* Your instructions
Render every line of the rows below as a Markdown table with two columns, Number and Line. Number the lines in order and omit any blank lines.

** start of Working data **

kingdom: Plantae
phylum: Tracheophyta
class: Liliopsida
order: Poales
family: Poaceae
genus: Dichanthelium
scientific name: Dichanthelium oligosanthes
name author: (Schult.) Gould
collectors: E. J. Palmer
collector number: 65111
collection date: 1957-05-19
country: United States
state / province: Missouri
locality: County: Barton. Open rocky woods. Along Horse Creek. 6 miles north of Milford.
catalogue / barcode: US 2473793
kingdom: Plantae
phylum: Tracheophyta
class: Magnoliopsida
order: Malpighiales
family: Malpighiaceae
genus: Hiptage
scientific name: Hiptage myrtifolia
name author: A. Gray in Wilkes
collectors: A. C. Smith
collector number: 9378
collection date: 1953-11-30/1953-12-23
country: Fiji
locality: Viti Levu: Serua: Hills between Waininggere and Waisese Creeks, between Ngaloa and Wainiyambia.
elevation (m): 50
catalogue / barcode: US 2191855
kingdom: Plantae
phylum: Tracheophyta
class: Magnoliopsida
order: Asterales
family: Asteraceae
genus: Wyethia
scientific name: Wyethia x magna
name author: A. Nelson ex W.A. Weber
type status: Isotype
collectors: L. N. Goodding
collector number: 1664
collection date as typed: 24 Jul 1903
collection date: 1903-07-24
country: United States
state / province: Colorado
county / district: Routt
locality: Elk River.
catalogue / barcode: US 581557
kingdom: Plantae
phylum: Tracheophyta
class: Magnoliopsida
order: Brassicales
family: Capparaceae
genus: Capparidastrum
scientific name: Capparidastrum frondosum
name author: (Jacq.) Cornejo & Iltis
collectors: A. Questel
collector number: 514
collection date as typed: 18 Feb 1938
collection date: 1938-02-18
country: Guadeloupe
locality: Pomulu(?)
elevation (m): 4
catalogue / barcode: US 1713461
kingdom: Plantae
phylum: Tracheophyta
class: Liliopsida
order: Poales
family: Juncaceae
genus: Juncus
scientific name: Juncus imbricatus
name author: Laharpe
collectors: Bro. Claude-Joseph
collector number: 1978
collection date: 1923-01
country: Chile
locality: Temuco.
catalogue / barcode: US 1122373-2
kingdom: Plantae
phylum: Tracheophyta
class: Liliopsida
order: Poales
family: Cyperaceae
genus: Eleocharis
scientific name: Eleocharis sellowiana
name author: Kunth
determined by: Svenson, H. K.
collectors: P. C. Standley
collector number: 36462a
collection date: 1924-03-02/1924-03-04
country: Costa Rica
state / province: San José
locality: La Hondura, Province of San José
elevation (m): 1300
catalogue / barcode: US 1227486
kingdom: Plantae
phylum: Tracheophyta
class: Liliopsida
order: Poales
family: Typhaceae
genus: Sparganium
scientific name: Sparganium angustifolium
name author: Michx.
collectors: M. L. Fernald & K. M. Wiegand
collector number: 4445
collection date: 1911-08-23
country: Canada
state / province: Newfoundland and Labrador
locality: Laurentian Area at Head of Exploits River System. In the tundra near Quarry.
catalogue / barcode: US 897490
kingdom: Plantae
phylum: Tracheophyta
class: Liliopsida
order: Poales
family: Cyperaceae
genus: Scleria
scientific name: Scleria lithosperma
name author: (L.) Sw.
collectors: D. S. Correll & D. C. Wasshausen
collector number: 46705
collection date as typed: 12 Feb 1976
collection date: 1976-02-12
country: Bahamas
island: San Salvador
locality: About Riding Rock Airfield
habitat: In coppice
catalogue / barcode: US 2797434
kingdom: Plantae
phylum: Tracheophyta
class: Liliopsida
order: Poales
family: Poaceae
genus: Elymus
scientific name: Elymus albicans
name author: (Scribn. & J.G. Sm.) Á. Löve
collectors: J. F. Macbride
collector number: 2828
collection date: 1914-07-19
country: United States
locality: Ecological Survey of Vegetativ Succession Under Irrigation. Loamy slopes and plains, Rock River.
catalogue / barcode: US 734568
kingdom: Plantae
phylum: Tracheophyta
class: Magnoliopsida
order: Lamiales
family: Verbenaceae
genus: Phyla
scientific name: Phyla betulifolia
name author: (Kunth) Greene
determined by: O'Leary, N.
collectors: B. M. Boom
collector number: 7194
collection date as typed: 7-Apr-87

** end of Working data **

* Solved exercise
| Number | Line |
|---|---|
| 1 | kingdom: Plantae |
| 2 | phylum: Tracheophyta |
| 3 | class: Liliopsida |
| 4 | order: Poales |
| 5 | family: Poaceae |
| 6 | genus: Dichanthelium |
| 7 | scientific name: Dichanthelium oligosanthes |
| 8 | name author: (Schult.) Gould |
| 9 | collectors: E. J. Palmer |
| 10 | collector number: 65111 |
| 11 | collection date: 1957-05-19 |
| 12 | country: United States |
| 13 | state / province: Missouri |
| 14 | locality: County: Barton. Open rocky woods. Along Horse Creek. 6 miles north of Milford. |
| 15 | catalogue / barcode: US 2473793 |
| 16 | kingdom: Plantae |
| 17 | phylum: Tracheophyta |
| 18 | class: Magnoliopsida |
| 19 | order: Malpighiales |
| 20 | family: Malpighiaceae |
| 21 | genus: Hiptage |
| 22 | scientific name: Hiptage myrtifolia |
| 23 | name author: A. Gray in Wilkes |
| 24 | collectors: A. C. Smith |
| 25 | collector number: 9378 |
| 26 | collection date: 1953-11-30/1953-12-23 |
| 27 | country: Fiji |
| 28 | locality: Viti Levu: Serua: Hills between Waininggere and Waisese Creeks, between Ngaloa and Wainiyambia. |
| 29 | elevation (m): 50 |
| 30 | catalogue / barcode: US 2191855 |
| 31 | kingdom: Plantae |
| 32 | phylum: Tracheophyta |
| 33 | class: Magnoliopsida |
| 34 | order: Asterales |
| 35 | family: Asteraceae |
| 36 | genus: Wyethia |
| 37 | scientific name: Wyethia x magna |
| 38 | name author: A. Nelson ex W.A. Weber |
| 39 | type status: Isotype |
| 40 | collectors: L. N. Goodding |
| 41 | collector number: 1664 |
| 42 | collection date as typed: 24 Jul 1903 |
| 43 | collection date: 1903-07-24 |
| 44 | country: United States |
| 45 | state / province: Colorado |
| 46 | county / district: Routt |
| 47 | locality: Elk River. |
| 48 | catalogue / barcode: US 581557 |
| 49 | kingdom: Plantae |
| 50 | phylum: Tracheophyta |
| 51 | class: Magnoliopsida |
| 52 | order: Brassicales |
| 53 | family: Capparaceae |
| 54 | genus: Capparidastrum |
| 55 | scientific name: Capparidastrum frondosum |
| 56 | name author: (Jacq.) Cornejo & Iltis |
| 57 | collectors: A. Questel |
| 58 | collector number: 514 |
| 59 | collection date as typed: 18 Feb 1938 |
| 60 | collection date: 1938-02-18 |
| 61 | country: Guadeloupe |
| 62 | locality: Pomulu(?) |
| 63 | elevation (m): 4 |
| 64 | catalogue / barcode: US 1713461 |
| 65 | kingdom: Plantae |
| 66 | phylum: Tracheophyta |
| 67 | class: Liliopsida |
| 68 | order: Poales |
| 69 | family: Juncaceae |
| 70 | genus: Juncus |
| 71 | scientific name: Juncus imbricatus |
| 72 | name author: Laharpe |
| 73 | collectors: Bro. Claude-Joseph |
| 74 | collector number: 1978 |
| 75 | collection date: 1923-01 |
| 76 | country: Chile |
| 77 | locality: Temuco. |
| 78 | catalogue / barcode: US 1122373-2 |
| 79 | kingdom: Plantae |
| 80 | phylum: Tracheophyta |
| 81 | class: Liliopsida |
| 82 | order: Poales |
| 83 | family: Cyperaceae |
| 84 | genus: Eleocharis |
| 85 | scientific name: Eleocharis sellowiana |
| 86 | name author: Kunth |
| 87 | determined by: Svenson, H. K. |
| 88 | collectors: P. C. Standley |
| 89 | collector number: 36462a |
| 90 | collection date: 1924-03-02/1924-03-04 |
| 91 | country: Costa Rica |
| 92 | state / province: San José |
| 93 | locality: La Hondura, Province of San José |
| 94 | elevation (m): 1300 |
| 95 | catalogue / barcode: US 1227486 |
| 96 | kingdom: Plantae |
| 97 | phylum: Tracheophyta |
| 98 | class: Liliopsida |
| 99 | order: Poales |
| 100 | family: Typhaceae |
| 101 | genus: Sparganium |
| 102 | scientific name: Sparganium angustifolium |
| 103 | name author: Michx. |
| 104 | collectors: M. L. Fernald & K. M. Wiegand |
| 105 | collector number: 4445 |
| 106 | collection date: 1911-08-23 |
| 107 | country: Canada |
| 108 | state / province: Newfoundland and Labrador |
| 109 | locality: Laurentian Area at Head of Exploits River System. In the tundra near Quarry. |
| 110 | catalogue / barcode: US 897490 |
| 111 | kingdom: Plantae |
| 112 | phylum: Tracheophyta |
| 113 | class: Liliopsida |
| 114 | order: Poales |
| 115 | family: Cyperaceae |
| 116 | genus: Scleria |
| 117 | scientific name: Scleria lithosperma |
| 118 | name author: (L.) Sw. |
| 119 | collectors: D. S. Correll & D. C. Wasshausen |
| 120 | collector number: 46705 |
| 121 | collection date as typed: 12 Feb 1976 |
| 122 | collection date: 1976-02-12 |
| 123 | country: Bahamas |
| 124 | island: San Salvador |
| 125 | locality: About Riding Rock Airfield |
| 126 | habitat: In coppice |
| 127 | catalogue / barcode: US 2797434 |
| 128 | kingdom: Plantae |
| 129 | phylum: Tracheophyta |
| 130 | class: Liliopsida |
| 131 | order: Poales |
| 132 | family: Poaceae |
| 133 | genus: Elymus |
| 134 | scientific name: Elymus albicans |
| 135 | name author: (Scribn. & J.G. Sm.) Á. Löve |
| 136 | collectors: J. F. Macbride |
| 137 | collector number: 2828 |
| 138 | collection date: 1914-07-19 |
| 139 | country: United States |
| 140 | locality: Ecological Survey of Vegetativ Succession Under Irrigation. Loamy slopes and plains, Rock River. |
| 141 | catalogue / barcode: US 734568 |
| 142 | kingdom: Plantae |
| 143 | phylum: Tracheophyta |
| 144 | class: Magnoliopsida |
| 145 | order: Lamiales |
| 146 | family: Verbenaceae |
| 147 | genus: Phyla |
| 148 | scientific name: Phyla betulifolia |
| 149 | name author: (Kunth) Greene |
| 150 | determined by: O'Leary, N. |
| 151 | collectors: B. M. Boom |
| 152 | collector number: 7194 |
| 153 | collection date as typed: 7-Apr-87 |